I have a dataframe (df) with values in a column 'country' that I wish to standardize, using another dataframe called 'country_codes'. A value from df can match against any item from 'country_codes', but the resulting dataframe should contain the corresponding country_code['country'] value, i.e, the standard value.
The code mainly works and does indeed return the standard country value, but the regex doesn't match the exact string. It matches too little (in this case: 'Example1').
Additional question: is there a possibility of preserving the 'year' data in the final output dataframe, without specifying the name 'year', as there could be multiple float columns.
Below shows the function and desired outputs:
def match_country_codes(df, country_codes):
# Create a regex pattern to match whole words
pattern = '|'.join(rf'\b{re.escape(c)}\b' for c in country_codes[['country', 'alpha1', 'alpha2']].values.flatten())
# new column for matches between pattern and df['country'] items
df['matched_country'] = df['country'].str.extract(f'({pattern})', flags=re.IGNORECASE)
# Merge with 'country_codes' dataframe to get the full country names
# merge over 3 frames for all columns
df1 = df.merge(country_codes, left_on='matched_country', right_on='country', how='left')
df2 = df.merge(country_codes, left_on='matched_country', right_on='alpha1', how='left')
df3 = df.merge(country_codes, left_on='matched_country', right_on='alpha2', how='left')
dataframes = [df1, df2, df3]
# merge all dataframes together on '[['country_y']]'
result = reduce(merge_dataframes, dataframes)
# Drop rows with None or NaN values in the 'country_y' column
result = result.dropna(subset=['country_y'])
# return result
return result
Sample dataframe:
df = pd.DataFrame({'country': ['foobar', 'foo and bar', 'Example1 and', 'PQR'],
'year':[2018, 2019, 'NA',2017]
})
country_codes = pd.DataFrame({'country': ['FooBar', 'Example1', 'foo and bar and foo', 'Example'],
'alpha1': ['foobar', 'Bosnia', 'ABC', 'DEF'],
'alpha2': ['GHI', 'JKL', 'MNO', 'PQR']
})
Output:
result = match_country_codes(df, country_codes)
result
Desired Output:
data = {'country_y': ['FooBar', 'Example']
}
index_values = [0, 3]
desired_output = pd.DataFrame(data, index=index_values)
desired_output
Thank you
A slight modification to your approach: join
the incoming dataframe to country_codes
on each of the columns (using set_index
) then take the first non-NaN value in each row's country
values.
df['country_y'] = (df
.join(country_codes.set_index('country', drop=False), on='country', rsuffix='_1')

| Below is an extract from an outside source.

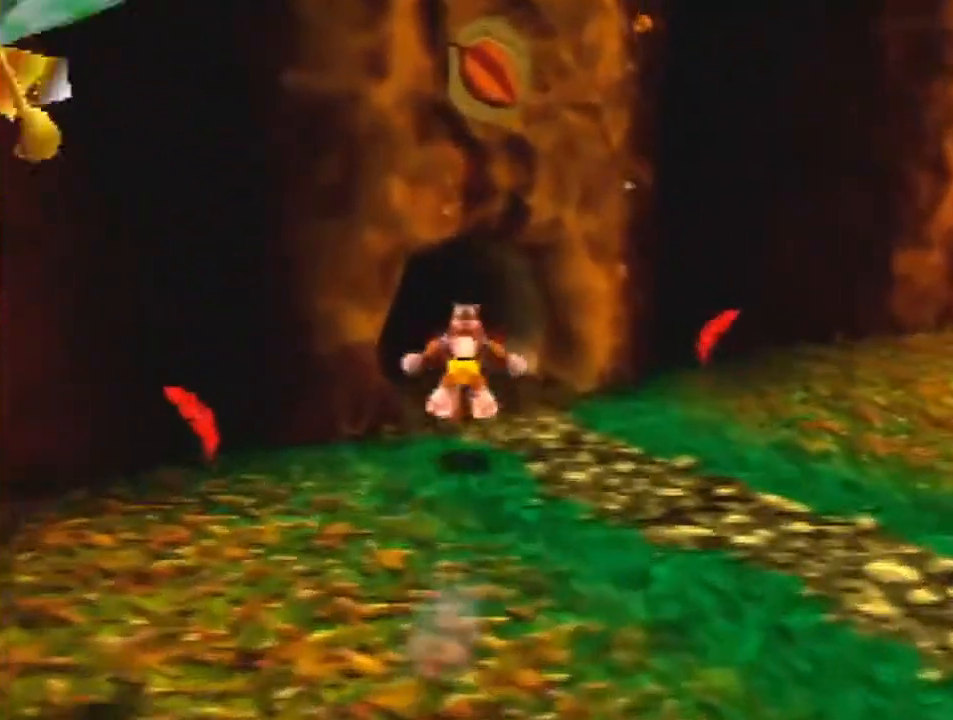
{"buttons": ["Z"], "left_stick": "up", "events": [[333, "A", "down"], [433, "A", "up"]]}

.join(country_codes.set_index('alpha1'), on='country', rsuffix='_2')
.join(country_codes.set_index('alpha2'), on='country', rsuffix='_3')
[['country_1', 'country_2', 'country_3']]
.groupby(lambda r: 'X', axis=1)
.first()
)
df = df.dropna(subset='country_y')
For this sample data:
data = {
'country': [None, 'foobar', 'foo and bar', 'Example1 and', 'PQR', 'Example', 'Bosnia', None, 'JKL', 'foobar'],
'year': [None, None, 2018, 2019, 2017, 2020, 2017, None, 2019, 2019]
}
df = pd.DataFrame(data)
Input:
country year
0 None NaN
1 foobar NaN
2 foo and bar 2018.0
3 Example1 and 2019.0
4 PQR 2017.0
5 Example 2020.0
6 Bosnia 2017.0
7 None NaN
8 JKL 2019.0
9 foobar 2019.0
The output will be:
country year country_y
1 foobar NaN FooBar
4 PQR 2017.0 Example
5 Example 2020.0 Example
6 Bosnia 2017.0 Example1
8 JKL 2019.0 Example1
9 foobar 2019.0 FooBar